Volume yang disajikan di sini berisi sejumlah makalah yang didedikasikan untuk pandangan tertentu
tentang agama di Eropa.1 Situasi agama di Eropa tampaknya menjadi pengecualian, dibandingkan
dengan wilayah lain di dunia. Tampaknya tidak ada tempat di mana agama mengalami resesi sebanyak
di sini. Dan inilah tepatnya mengapa makalah-makalah ini mengacu pada teori Luckmann, karena tidak
ada wilayah lain di dunia yang lebih "tidak terlihat" daripada di Eropa. Tepat di latar belakang
kebangkitan agama di seluruh dunia, Eropa patut mendapat perhatian persis dari perspektif ini. Yang
pasti, agama di Eropa telah menjadi subjek banyak penyelidikan.2 Meskipun sejumlah penelitian tentang
penurunan agama di Eropa, namun, sedikit upaya telah dilakukan untuk melihat sisi lain dari persamaan
tersebut, di "kiri -over ”, jika ada yang mengatakan demikian.3 Seperti yang akan diperlihatkan koran,
Invisible Religion masih merupakan landasan awal yang berguna untuk upaya semacam itu.

Saya ingin segera membuat sketsa teori ini dan perkembangannya baru-baru ini, kemudian, untuk
beralih ke pertanyaan, apa yang terjadi dengan agama di Eropa, dan untuk menyoroti kontribusi teori
Luckmann.

2. Agama Yang Tak Terlihat

Teori Luckmann menjadi terkenal sebagai salah satu teori fungsional atau agama yang paling umum.
Dalam pandangannya, upaya substansialis untuk mendefinisikan "esensi" agama telah gagal dihadapkan
pada keragaman yang secara sosial dianggap sebagai agama - bahkan pada tingkat "agama dunia"

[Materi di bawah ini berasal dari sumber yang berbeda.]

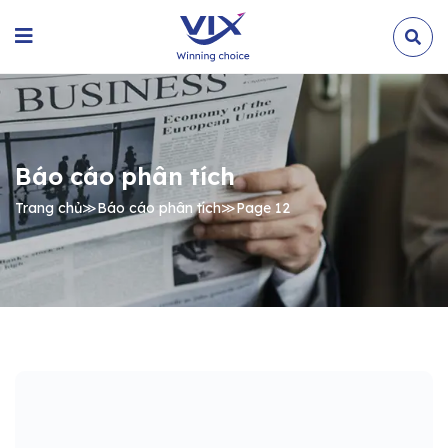
Báo cáo phân tích
Trang chủ
≫
Báo cáo phân tích
≫
Page 12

(Luckmann 1977). Definisi fungsional, di sisi lain, menghindari kriteria substansial yang prematur dan
membatasi dan memungkinkan untuk mencakup definisi agama yang paling beragam tanpa menjadi
mangsa pra-penilaian etnosentris. Menurut Luckmann, agama adalah fitur dasar dari "conditio
humana". Ini mengubah anggota spesies alami homo sapiens menjadi aktor dalam tatanan sosial
historis. Transformasi ini dimungkinkan oleh kapasitas manusia untuk melampaui; dengan demikian
transendensi adalah dasar agama: "Sesuai dengan pengertian dasar dari konsep agama untuk menyebut
transendensi kodrat biologis oleh organisme manusia sebagai fenomena religius" (Luckmann 1967, 49).
Luckmann mengidentifikasi pandangan dunia sebagai "lokus" terpenting agama, yang bagaimanapun,
tidak identik dengan agama institusional ("resmi").

Tampaknya berlebihan untuk merujuk ke buku itu secara lebih rinci di sini karena diterjemahkan dalam
banyak bahasa, dikenal luas dan bagian dari pengantar dasar dalam Sosiologi Agama. Apa,
bagaimanapun, kurang dikenal khususnya di dunia berbahasa Inggris adalah beberapa modifikasi dari
teorinya yang dia lakukan setelah membaca manuskrip Alfred Schutz "Structures of the Life World"
(Schutz / Luckmann 1989). Naskah-naskah ini telah memberikan pengaruh pada teorinya tentang agama
yang muncul dalam terbitannya baru-baru ini tentang agama, terutama dalam "Invisible Religion" versi
bahasa Jerman yang diperbesar dan terjemahan-terjemahan berikutnya. 4 Masalah modifikasi utama
gagasan transendensi, yaitu gagasan yang terletak di jantung teorinya. Selain makna antropologis dari
istilah yang ditunjukkan di atas, ia menambahkan makna lebih lanjut dari pengertian ini. Seseorang
harus menyebut ini artinya "fenomenologis" karena ini didasarkan pada Schutz dan penyelidikan
fenomenologisnya sendiri. Singkatnya: Pengalaman transendensi didasarkan pada intensionalitas
kesadaran, yaitu fakta bahwa setiap pengalaman adalah pengalaman akan sesuatu. Berdasarkan
kesengajaannya, dalam mengalami kita secara otomatis mengacu pada sesuatu yang dianggap oleh
tetapi tidak diberikan dalam pengalaman.

bertindak sendiri. Dengan cara ini, setiap pengalaman dapat dikatakan melampaui dirinya sendiri, atau,
menggunakan kata-kata Husserl, transendensi terletak di jantung setiap pengalaman.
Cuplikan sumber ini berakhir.